Even many poor people have pensions whose finds are invested in the stock markets while many rich people rely on wages - there are not two distinct and separate groups of people.
Moreover most people - rich or poor - in rich countries, benefit directly from private sector 'profits and rents' of rich country businesses and also through their rich country governments. Again there is no clear separartion or distinct groups that can be held to be in opposition.
Even some poor people in poor countries might well own assets (some farmland, a shop, a fishing boat) and 'profit' from rents or employ people on wages.

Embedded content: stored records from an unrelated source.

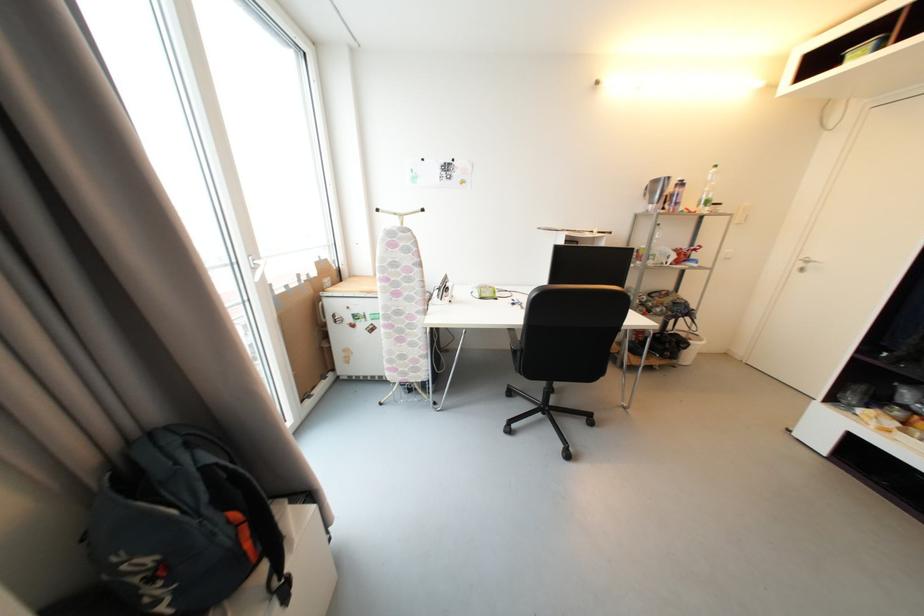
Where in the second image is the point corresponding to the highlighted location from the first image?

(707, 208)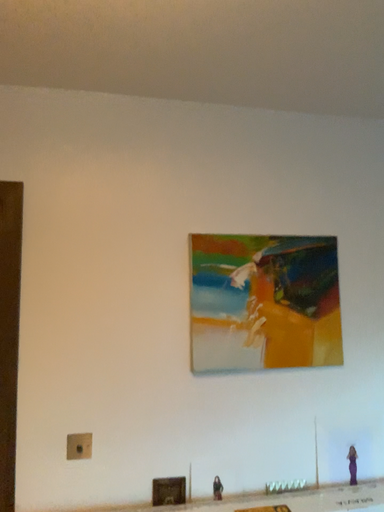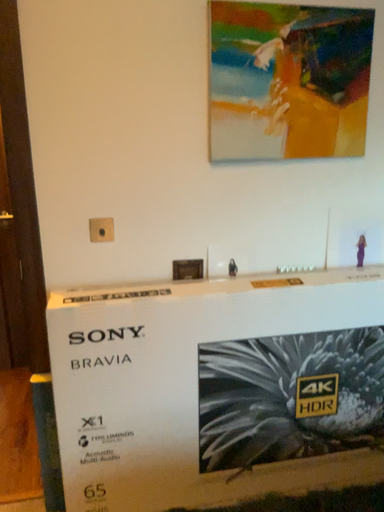
Question: How did the camera likely rotate when shooting the video?

Choices:
 (A) rotated downward
 (B) rotated upward

Answer: (A)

There are no clear cut 'classes' which are in neat opposition to each other: reallife is messy and not neat, it can't be meaningfully or accurately modelled using clunky and obsolete 19th century ideas which are well past their sell-by date.

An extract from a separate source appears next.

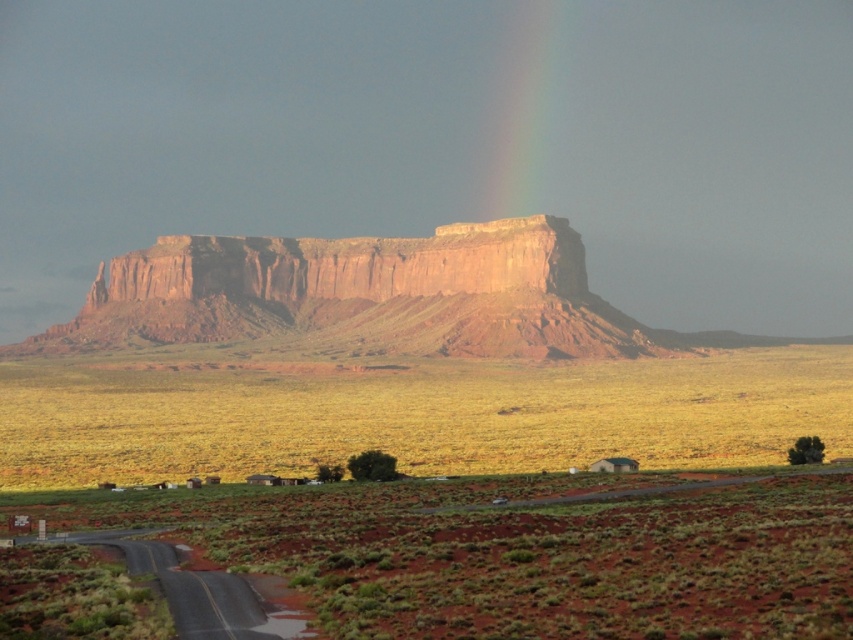
You are a photographer planning to capture the rustic sandstone mesa at center and the rainbow translucent at upper center in the same frame. Based on their positions, which object should you focus on first to ensure both are in focus?

The rustic sandstone mesa at center is below the rainbow translucent at upper center, so focusing on the rustic sandstone mesa at center first will help ensure both are in focus since it is closer to the camera.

Every single individual has a relationship with 'capital' - capital itself is not embodied in a distinct, discrete or exclusive class of people. Everyone is within the system and the system has its own logic - there is no need to try and pretend that aspects of capitalism can be 'embodied' by discrete groups of people. Anyone is capable of deciding that they want to support or oppose various aspects of the system and how they want to express themselves politically. This means that political struggle is not automatically determined by underlying waelth or relationships with the 'means of production'.
There are even more flaws in marxist analyses - a nonsense 'labour value' theory, a flawed definition of 'means of production', an utter fetish on industrial workers and an inability to understand modern economics generally.
For all these reasons 'class struggle' advocates - anarchist, communist or otherwise - are irrelevant and wasting their own and everyone else's time.